BRANO DA ESAMINARE:
• • •

La conservazione dei documenti fiscali rappresenta un aspetto cruciale per i contribuenti italiani, spesso fonte di dubbi e incertezze.

Alla luce delle attuali normative vigenti, è indispensabile chiarire i tempi e le modalità con cui devono essere custoditi fatture, dichiarazioni dei redditi e altri documenti rilevanti per il Fisco, per evitare sanzioni pesanti da parte dell’Agenzia delle Entrate.

In Italia, il contribuente è tenuto a conservare una serie di documenti fiscali non solo per una questione di ordine amministrativo, ma soprattutto perché questi documenti costituiscono la prova della correttezza delle dichiarazioni in caso di controlli o accertamenti da parte dell’Agenzia delle Entrate. La normativa prevede che l’assenza di tali documenti possa comportare l’applicazione di sanzioni tributarie significative.

• • •

DATI FORNITI:
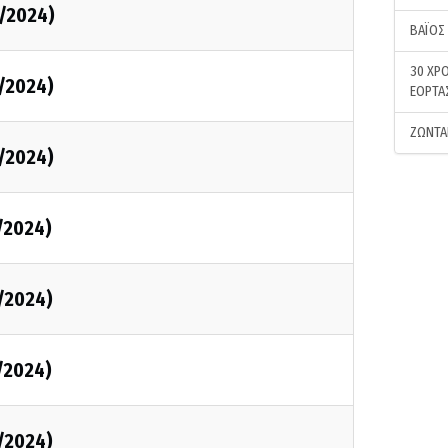
1/2024)
ΒΑΪΟΣ
30 ΧΡΟ
1/2024)
ΕΟΡΤΑ
ΖΩΝΤΑ
1/2024)
1/2024)
1/2024)
1/2024)
1/2024)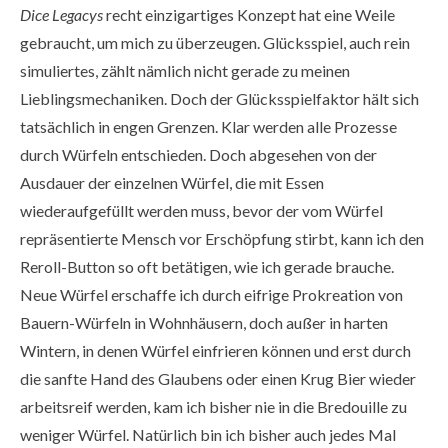
Dice Legacys
recht einzigartiges Konzept hat eine Weile
gebraucht, um mich zu überzeugen. Glücksspiel, auch rein
simuliertes, zählt nämlich nicht gerade zu meinen
Lieblingsmechaniken. Doch der Glücksspielfaktor hält sich
tatsächlich in engen Grenzen. Klar werden alle Prozesse
durch Würfeln entschieden. Doch abgesehen von der
Ausdauer der einzelnen Würfel, die mit Essen
wiederaufgefüllt werden muss, bevor der vom Würfel
repräsentierte Mensch vor Erschöpfung stirbt, kann ich den
Reroll-Button so oft betätigen, wie ich gerade brauche.
Neue Würfel erschaffe ich durch eifrige Prokreation von
Bauern-Würfeln in Wohnhäusern, doch außer in harten
Wintern, in denen Würfel einfrieren können und erst durch
die sanfte Hand des Glaubens oder einen Krug Bier wieder
arbeitsreif werden, kam ich bisher nie in die Bredouille zu
weniger Würfel. Natürlich bin ich bisher auch jedes Mal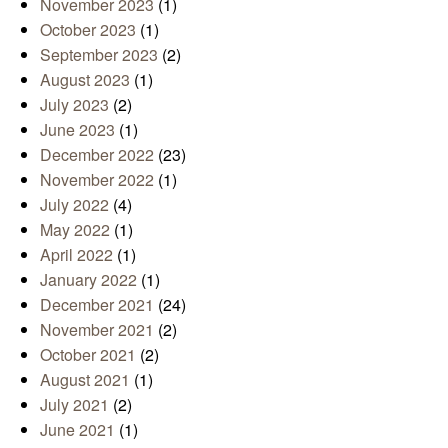
November 2023
(1)
October 2023
(1)
September 2023
(2)
August 2023
(1)
July 2023
(2)
June 2023
(1)
December 2022
(23)
November 2022
(1)
July 2022
(4)
May 2022
(1)
April 2022
(1)
January 2022
(1)
December 2021
(24)
November 2021
(2)
October 2021
(2)
August 2021
(1)
July 2021
(2)
June 2021
(1)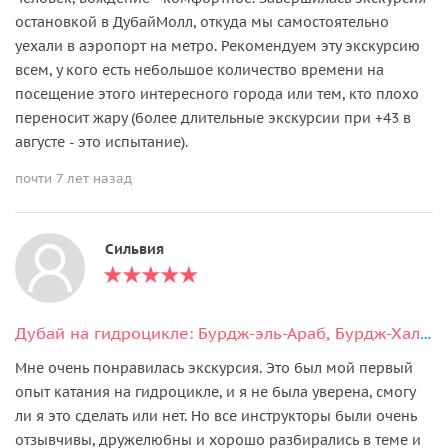
остановкой в ДубайМолл, откуда мы самостоятельно
уехали в аэропорт на метро. Рекомендуем эту экскурсию
всем, у кого есть небольшое количество времени на
посещение этого интересного города или тем, кто плохо
переносит жару (более длительные экскурсии при +43 в
августе - это испытание).
почти 7 лет назад
Сильвия
Дубай на гидроцикле: Бурдж-эль-Араб, Бурдж-Халифа, Атлантис
Мне очень понравилась экскурсия. Это был мой первый
опыт катания на гидроцикле, и я не была уверена, смогу
ли я это сделать или нет. Но все инструкторы были очень
отзывчивы, дружелюбны и хорошо разбирались в теме и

• • •

COMPITO DA SVOLGERE:
Prosegui il brano sulla conservazione dei documenti fiscali, riprendendo subito dopo la sua ultima frase.

ESITO DEL COMPITO:
Se non conservi questi documenti per dieci anni, l’Agenzia delle Entrate ti multa: è un salasso

Contrariamente a quanto comunemente si pensa, non è sufficiente conservare i documenti per soli cinque anni. Tale periodo, infatti, rappresenta solo il termine entro cui l’Amministrazione finanziaria può notificare un avviso di accertamento, come stabilito dall’articolo 43 delle disposizioni di attuazione delle imposte sui redditi e dall’articolo 57 del D.P.R. 633/1972 per l’IVA. Ad esempio, per una dichiarazione presentata nel 2022 relativa al 2021, il contribuente dovrebbe teoricamente poter buttare via i documenti a fine 2027.

Tuttavia, il quadro normativo è più complesso a causa di un disallineamento tra le norme fiscali e quelle del Codice Civile. L’articolo 2220 del Codice Civile obbliga, infatti, imprese, professionisti e chiunque tenga scritture contabili, a conservare fatture, registri e altri documenti per almeno dieci anni dalla data dell’ultima registrazione. Questo implica che, anche se il Fisco non può aprire nuovi accertamenti dopo cinque anni, può comunque richiedere l’esibizione di documenti risalenti fino a dieci anni, qualora il controllo sia stato avviato entro il termine quinquennale.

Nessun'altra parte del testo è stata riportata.